The bureau’s approach “is like taking a nuclear missile to a quail hunt,” Land said. “The Federal Bureau of Prisons clearly has a right to censor material that would incite violence. However, while prisoners do not have all the rights that are guaranteed to Americans who are not incarcerated, they have not been reduced to only being allowed access to those religious materials that have the Bureau of Prisons’ stamp of approval.”

The bureau should have taken a targeted approach, Land said.

“A far better solution would be to have the Bureau of Prisons personnel, working in conjunction with our federal chaplains in each prison, to identify and remove from circulation only those materials which incite hatred and violence, as opposed to the current policy,” he said.

Mark Earley, president of Prison Fellowship, also criticized the approach as overkill but said the Washington-area ministry is attempting to help the Department of Justice and the Bureau of Prisons recognize the policy’s defects and rescind it.

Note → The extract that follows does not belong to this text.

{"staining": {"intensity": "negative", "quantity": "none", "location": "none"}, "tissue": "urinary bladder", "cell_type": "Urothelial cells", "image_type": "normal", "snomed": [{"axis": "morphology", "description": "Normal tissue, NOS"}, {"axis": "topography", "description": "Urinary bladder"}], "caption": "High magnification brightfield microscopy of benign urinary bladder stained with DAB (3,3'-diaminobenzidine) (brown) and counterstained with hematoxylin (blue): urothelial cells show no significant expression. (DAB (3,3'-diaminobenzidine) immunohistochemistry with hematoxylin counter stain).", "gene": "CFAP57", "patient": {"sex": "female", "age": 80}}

“There’s no need to get rid of literally hundreds of thousands of quality books simply because you have a problem with an isolated book or piece of literature that presents extremism,” Earley said in a written statement. “Prison Fellowship continues to work with BOP officials to develop a process that will remove materials that advocate violence and hate without impeding access to wholesome, faith-filled books that will help inmates change their lives.”

Bureau of Prisons spokeswoman Traci Billingsley defended the policy. “We really wanted consistently available information for all religious groups to assure reliable teachings as determined by reliable subject experts,” she said, according to The Times.

The list of approved books for Christianity and other religions is available only through Freedom of Information Act requests, a Bureau of Prisons spokeswoman told Baptist Press. She also said the names of the specialists who helped produce the approved lists of resources have not been released.

The lists include nine books by C.S. Lewis and at least one by German pastor and writer Dietrich Bonhoeffer but none by theologians Karl Barth and Reinhold Niebuhr, The Times reported. “The Purpose-Driven Life,” a best-seller by Southern Baptist pastor Rick Warren, was removed from a New York prison, AP reported, apparently indicating it is not on the list of approved books.

The lists will be enlarged in October, Billingsley told The Times.

Two inmates, one an Orthodox Jew and the other a Protestant, from the prison in Otisville, N.Y., filed a class-action suit in federal court in August contending that the policy infringes on their rights to freely exercise their religion, according to AP. They originally had brought suit in June but withdrew it after a judge said they should complain to prison officials first, AP reported.

“The set of books that have been taken out have been ones that we used to minister to new converts when they come in here,” said John Okon, the Christian inmate who is a party in the suit, according to AP. He described the new policy as regrettable because he has “really seen religion turn around the life of some of these men, especially in the Christian community.”

The study released in 2004 was undertaken because of fear that prisons “had been radicalized by inmates who were practicing or espousing various extreme forms of religion, specifically Islam, which exposed security risks to the prisons and beyond the prisons to the public at large,,” Assistant U.S. Attorney General Brian Feldman told a federal judge in the original case in June, AP reported. The report found prison chapel libraries do not receive sufficient oversight, he said.
Tom Strode is the Washington bureau chief for Baptist Press.